__Task statement__: Please rewrite every line of text in the entries below as a single numbered list, skipping any blank lines. Leave the pictures out of your answer.

__Records__:
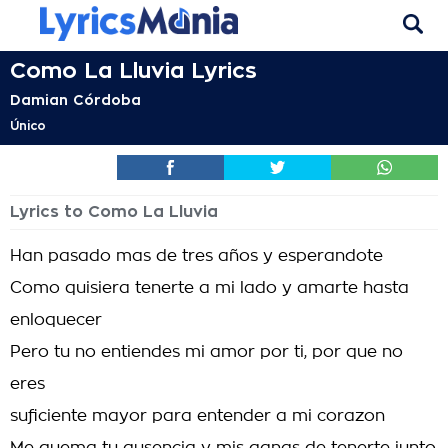
Como La Lluvia Lyrics
Damian Córdoba
Único
Lyrics to Como La Lluvia
Han pasado mas de tres años y esperandote
Como quisiera tenerte a mi lado y amarte hasta
enloquecer
Pero tu no entiendes mi amor por ti, por que no
eres
suficiente mayor para entender a mi corazon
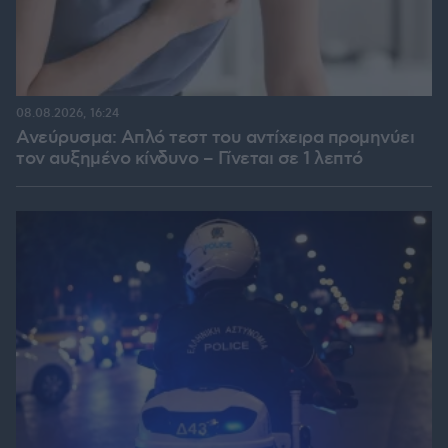
08.08.2026, 16:24
Ανεύρυσμα: Απλό τεστ του αντίχειρα προμηνύει
τον αυξημένο κίνδυνο – Γίνεται σε 1 λεπτό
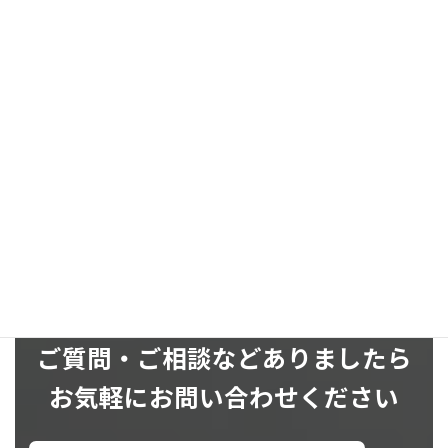
お問い合わせ
お気軽にお問い合わせください
SNS
ご質問・ご相談などありましたら
お気軽にお問い合わせください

__Written response__:
1. Como La Lluvia Lyrics
2. Damian Córdoba
3. Único
4. Lyrics to Como La Lluvia
5. Han pasado mas de tres años y esperandote
6. Como quisiera tenerte a mi lado y amarte hasta
7. enloquecer
8. Pero tu no entiendes mi amor por ti, por que no
9. eres
10. suficiente mayor para entender a mi corazon
11. 08.08.2026, 16:24
12. Ανεύρυσμα: Απλό τεστ του αντίχειρα προμηνύει
13. τον αυξημένο κίνδυνο – Γίνεται σε 1 λεπτό
14. お問い合わせ
15. お気軽にお問い合わせください
16. SNS
17. ご質問・ご相談などありましたら
18. お気軽にお問い合わせください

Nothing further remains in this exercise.